[OpenAFS] Re: Strange caching failures

Andrew Deason adeason@sinenomine.net
Fri, 8 Mar 2013 09:53:37 -0600

On Fri, 8 Mar 2013 11:05:44 +0100
Stephan Wonczak <wonczak@uni-koeln.de> wrote:

>    My colleagues did exactly that - thanks for the tip!
>    The generated dump is available for download at
> http://www.uni-koeln.de/~a0033/afs_fstrace.tgz

Well, this only shows about 6 seconds of activity around 09:12. We
probably need to capture information at the time the "missed change"
occurred. From the given logs, I assume that Zeitstempel represents the
time the file was updated, and all of the Ausgabe's represents the mtime
of the file on each of the other clients. So in that case, the capture
time is not close to the time the file changed, so it's probably not
very useful.

So, in order to capture that, you either need to run the 'fstrace dump'
within a few seconds of the missed update, or run the "continuous
capture" alternative I listed earlier.

We also will need information about the file you're looking at.
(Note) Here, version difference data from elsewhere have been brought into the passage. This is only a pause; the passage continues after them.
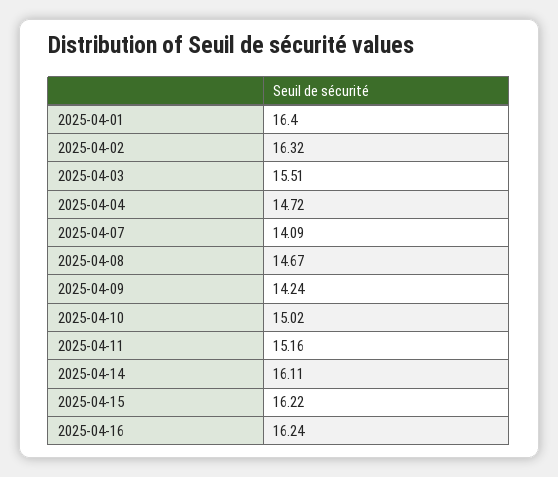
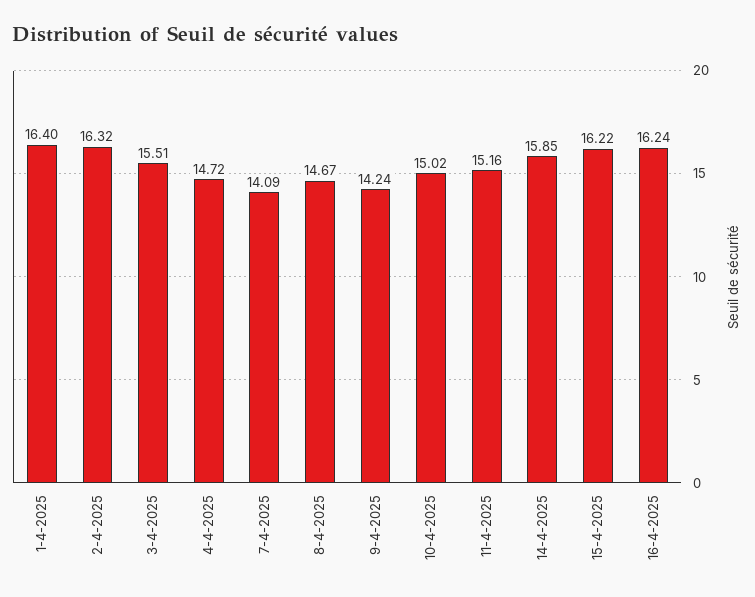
  {
    "2025-04-01": 16.4,
    "2025-04-02": 16.32,
    "2025-04-03": 15.51,
    "2025-04-04": 14.72,
    "2025-04-07": 14.09,
    "2025-04-08": 14.67,
    "2025-04-09": 14.24,
    "2025-04-10": 15.02,
    "2025-04-11": 15.16,
-   "2025-04-14": 16.11,
+   "2025-04-14": 15.85,
    "2025-04-15": 16.22,
    "2025-04-16": 16.24
  }

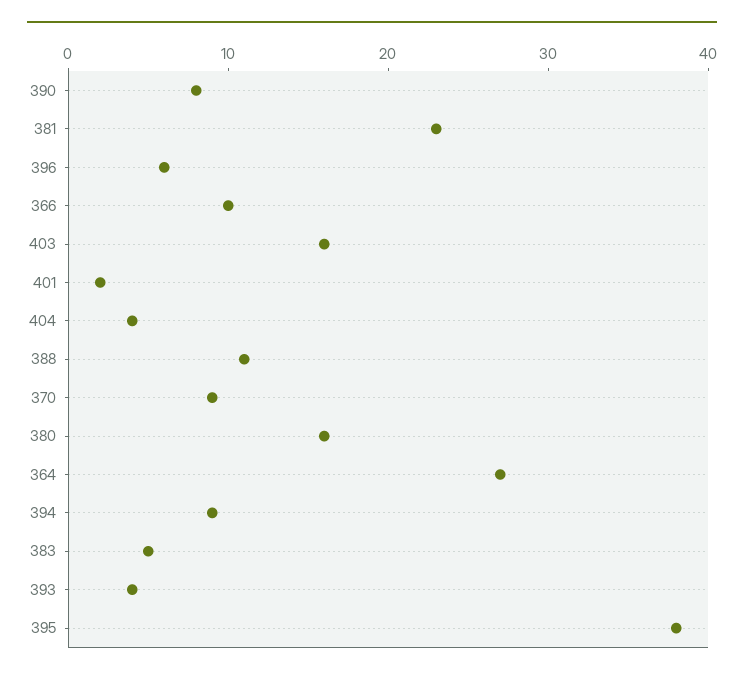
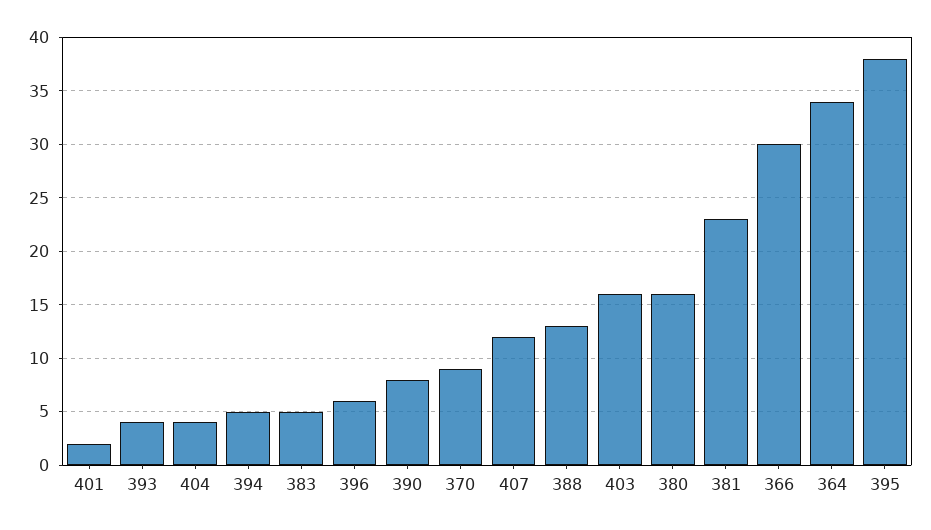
  {
    "390": 8,
    "381": 23,
    "396": 6,
-   "366": 10,
+   "366": 30,
    "403": 16,
    "401": 2,
    "404": 4,
-   "388": 11,
+   "388": 13,
    "370": 9,
    "380": 16,
-   "364": 27,
+   "364": 34,
-   "394": 9,
+   "394": 5,
    "383": 5,
    "393": 4,
-   "395": 38
+   "395": 38,
+   "407": 12
  }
Probably
FID, file length (expected vs actual, if they differ) and filename. It
would also be helpful to know the pid of the process that's reading the
file, and it would help to know exactly how you are reading the file.
(e.g. via 'cat', or just looking at the mtime with 'ls'/'stat')

Also, are you only running this experiment on your actual webservers? If
you had a client that was running nothing but this test, it would make
it a bit easier to look through, and it would make it less likely that
we'd drop trace information due to running out of buffer space.

Andrew Deason